*** Opening PROVIDED ENTRIES ***

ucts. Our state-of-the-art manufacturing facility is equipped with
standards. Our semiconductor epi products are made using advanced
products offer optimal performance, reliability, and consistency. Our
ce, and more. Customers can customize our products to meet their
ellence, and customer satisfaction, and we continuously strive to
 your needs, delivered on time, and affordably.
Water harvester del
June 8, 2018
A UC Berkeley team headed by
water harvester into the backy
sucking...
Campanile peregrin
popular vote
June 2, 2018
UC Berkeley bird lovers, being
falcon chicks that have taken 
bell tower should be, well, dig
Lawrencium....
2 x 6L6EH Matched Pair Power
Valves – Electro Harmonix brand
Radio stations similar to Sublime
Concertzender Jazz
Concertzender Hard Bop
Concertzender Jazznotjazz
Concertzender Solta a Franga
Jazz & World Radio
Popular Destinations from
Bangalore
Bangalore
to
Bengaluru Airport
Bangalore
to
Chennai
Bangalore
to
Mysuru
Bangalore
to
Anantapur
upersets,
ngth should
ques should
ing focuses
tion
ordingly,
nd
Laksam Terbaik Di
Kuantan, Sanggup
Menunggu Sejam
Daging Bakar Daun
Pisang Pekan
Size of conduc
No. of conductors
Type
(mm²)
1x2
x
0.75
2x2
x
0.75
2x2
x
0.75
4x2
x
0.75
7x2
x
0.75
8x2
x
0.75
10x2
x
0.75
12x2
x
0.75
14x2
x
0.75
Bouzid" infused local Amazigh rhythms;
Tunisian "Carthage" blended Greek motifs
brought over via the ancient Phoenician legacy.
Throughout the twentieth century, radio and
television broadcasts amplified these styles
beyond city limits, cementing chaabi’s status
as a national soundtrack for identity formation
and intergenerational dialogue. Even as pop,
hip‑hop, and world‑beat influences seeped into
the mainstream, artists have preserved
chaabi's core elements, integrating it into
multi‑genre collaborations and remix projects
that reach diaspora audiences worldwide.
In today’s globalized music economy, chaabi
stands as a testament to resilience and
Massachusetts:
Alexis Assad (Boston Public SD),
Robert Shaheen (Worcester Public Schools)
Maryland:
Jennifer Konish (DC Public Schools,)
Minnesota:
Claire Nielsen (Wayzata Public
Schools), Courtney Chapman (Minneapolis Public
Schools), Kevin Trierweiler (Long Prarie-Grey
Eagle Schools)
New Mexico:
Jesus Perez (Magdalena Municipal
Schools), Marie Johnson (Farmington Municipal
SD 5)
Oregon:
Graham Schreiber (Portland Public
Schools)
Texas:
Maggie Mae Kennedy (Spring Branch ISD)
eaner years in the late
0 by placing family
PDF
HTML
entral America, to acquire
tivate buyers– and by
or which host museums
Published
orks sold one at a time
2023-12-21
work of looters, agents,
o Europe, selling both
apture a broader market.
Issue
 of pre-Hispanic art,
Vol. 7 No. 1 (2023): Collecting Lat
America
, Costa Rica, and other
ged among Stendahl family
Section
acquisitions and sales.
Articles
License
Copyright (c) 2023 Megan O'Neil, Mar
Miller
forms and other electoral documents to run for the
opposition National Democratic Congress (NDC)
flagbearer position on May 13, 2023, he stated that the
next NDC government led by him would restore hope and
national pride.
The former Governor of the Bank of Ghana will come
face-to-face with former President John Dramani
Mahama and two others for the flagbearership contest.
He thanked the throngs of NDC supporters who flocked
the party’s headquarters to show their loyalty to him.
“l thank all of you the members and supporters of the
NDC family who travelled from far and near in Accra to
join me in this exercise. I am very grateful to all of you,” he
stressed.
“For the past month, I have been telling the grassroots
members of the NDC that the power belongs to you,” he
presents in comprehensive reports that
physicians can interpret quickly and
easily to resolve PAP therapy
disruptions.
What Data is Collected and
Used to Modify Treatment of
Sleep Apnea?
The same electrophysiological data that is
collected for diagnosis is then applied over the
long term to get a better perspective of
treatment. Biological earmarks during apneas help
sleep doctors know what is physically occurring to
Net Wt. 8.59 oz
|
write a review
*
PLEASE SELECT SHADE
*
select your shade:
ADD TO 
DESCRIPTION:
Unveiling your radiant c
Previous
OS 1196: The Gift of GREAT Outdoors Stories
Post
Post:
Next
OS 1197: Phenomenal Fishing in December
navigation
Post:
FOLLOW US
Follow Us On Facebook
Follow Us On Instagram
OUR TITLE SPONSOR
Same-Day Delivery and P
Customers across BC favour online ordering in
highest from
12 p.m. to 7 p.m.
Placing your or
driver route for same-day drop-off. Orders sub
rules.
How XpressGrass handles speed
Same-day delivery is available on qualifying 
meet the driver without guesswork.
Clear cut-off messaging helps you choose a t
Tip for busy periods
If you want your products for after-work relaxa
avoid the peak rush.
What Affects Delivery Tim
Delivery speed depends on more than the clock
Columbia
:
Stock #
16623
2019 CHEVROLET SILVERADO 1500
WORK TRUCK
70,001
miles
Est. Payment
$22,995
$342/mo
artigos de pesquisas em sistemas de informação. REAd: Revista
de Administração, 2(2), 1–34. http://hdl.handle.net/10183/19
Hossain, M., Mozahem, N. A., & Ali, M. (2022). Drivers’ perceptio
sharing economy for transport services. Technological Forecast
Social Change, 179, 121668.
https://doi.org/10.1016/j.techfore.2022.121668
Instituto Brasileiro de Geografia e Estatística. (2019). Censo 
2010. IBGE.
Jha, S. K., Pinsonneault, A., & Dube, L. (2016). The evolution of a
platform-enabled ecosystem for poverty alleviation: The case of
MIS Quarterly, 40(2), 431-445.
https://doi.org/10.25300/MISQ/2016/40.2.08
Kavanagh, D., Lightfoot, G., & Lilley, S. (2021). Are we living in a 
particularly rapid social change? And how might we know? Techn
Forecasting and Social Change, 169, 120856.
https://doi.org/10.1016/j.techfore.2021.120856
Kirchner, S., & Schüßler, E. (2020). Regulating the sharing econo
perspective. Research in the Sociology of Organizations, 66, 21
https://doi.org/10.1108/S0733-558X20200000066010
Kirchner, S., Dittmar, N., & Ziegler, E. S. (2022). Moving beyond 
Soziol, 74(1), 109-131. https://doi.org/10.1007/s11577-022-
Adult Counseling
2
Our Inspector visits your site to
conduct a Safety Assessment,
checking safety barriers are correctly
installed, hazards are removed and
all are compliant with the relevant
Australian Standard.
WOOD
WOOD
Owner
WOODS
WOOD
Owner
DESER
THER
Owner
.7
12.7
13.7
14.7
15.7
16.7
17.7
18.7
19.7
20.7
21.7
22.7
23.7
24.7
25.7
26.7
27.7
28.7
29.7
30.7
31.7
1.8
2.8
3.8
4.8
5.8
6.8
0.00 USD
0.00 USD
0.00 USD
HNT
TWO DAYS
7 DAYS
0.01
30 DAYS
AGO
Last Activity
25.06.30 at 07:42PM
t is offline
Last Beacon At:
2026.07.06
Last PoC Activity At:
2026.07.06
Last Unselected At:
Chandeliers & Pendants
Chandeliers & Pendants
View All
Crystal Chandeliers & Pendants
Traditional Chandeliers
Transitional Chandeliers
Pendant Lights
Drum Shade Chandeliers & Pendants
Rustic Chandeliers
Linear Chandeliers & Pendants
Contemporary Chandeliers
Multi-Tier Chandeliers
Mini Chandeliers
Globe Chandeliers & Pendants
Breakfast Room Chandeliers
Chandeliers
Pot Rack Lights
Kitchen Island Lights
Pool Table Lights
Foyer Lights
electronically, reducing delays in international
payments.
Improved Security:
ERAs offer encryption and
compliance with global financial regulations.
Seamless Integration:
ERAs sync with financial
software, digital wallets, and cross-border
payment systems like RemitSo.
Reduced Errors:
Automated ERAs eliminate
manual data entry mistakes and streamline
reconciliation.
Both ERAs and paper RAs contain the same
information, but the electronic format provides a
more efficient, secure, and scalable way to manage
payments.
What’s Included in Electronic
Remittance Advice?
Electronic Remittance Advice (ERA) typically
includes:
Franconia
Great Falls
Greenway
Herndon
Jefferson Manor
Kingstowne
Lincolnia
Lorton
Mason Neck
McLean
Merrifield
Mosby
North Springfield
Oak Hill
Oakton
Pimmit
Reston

*** Closing PROVIDED ENTRIES ***

EXERCISE: Repeat precisely the lines of the data starting at the one containing "What’s Included in Electronic", last line included.

THE ANSWER:
What’s Included in Electronic
Remittance Advice?
Electronic Remittance Advice (ERA) typically
includes:
Franconia
Great Falls
Greenway
Herndon
Jefferson Manor
Kingstowne
Lincolnia
Lorton
Mason Neck
McLean
Merrifield
Mosby
North Springfield
Oak Hill
Oakton
Pimmit
Reston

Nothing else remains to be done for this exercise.